Page images and extracted text
/---
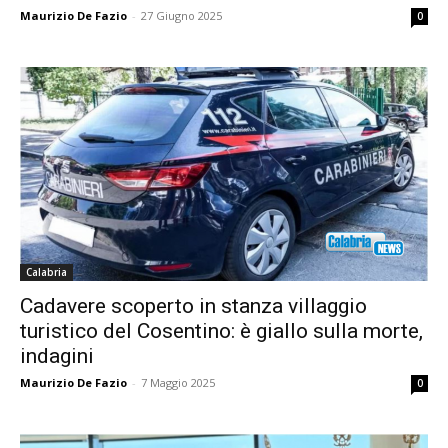
Maurizio De Fazio
-
27 Giugno 2025
0
Calabria
Cadavere scoperto in stanza villaggio
turistico del Cosentino: è giallo sulla morte,
indagini
Maurizio De Fazio
-
7 Maggio 2025
0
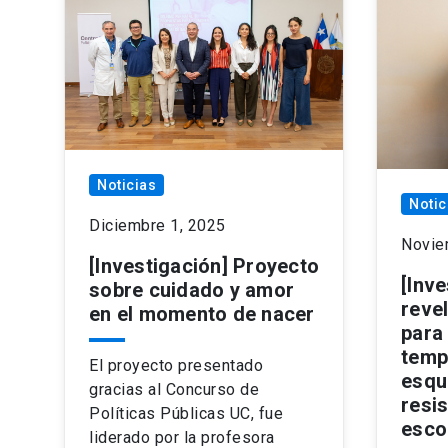
Noticias
Notic
Diciembre 1, 2025
Novie
[Investigación] Proyecto
[Inve
sobre cuidado y amor
reve
en el momento de nacer
para
temp
El proyecto presentado
esqu
gracias al Concurso de
resi
Políticas Públicas UC, fue
esco
liderado por la profesora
\---
* [Required work] With the pictures omitted, copy the entries above exactly from the line containing "Cadavere scoperto in stanza villaggio" through the line containing "El proyecto presentado", both lines included.

* [Expected output]
Cadavere scoperto in stanza villaggio
turistico del Cosentino: è giallo sulla morte,
indagini
Maurizio De Fazio
-
7 Maggio 2025
0
Noticias
Notic
Diciembre 1, 2025
Novie
[Investigación] Proyecto
[Inve
sobre cuidado y amor
reve
en el momento de nacer
para
temp
El proyecto presentado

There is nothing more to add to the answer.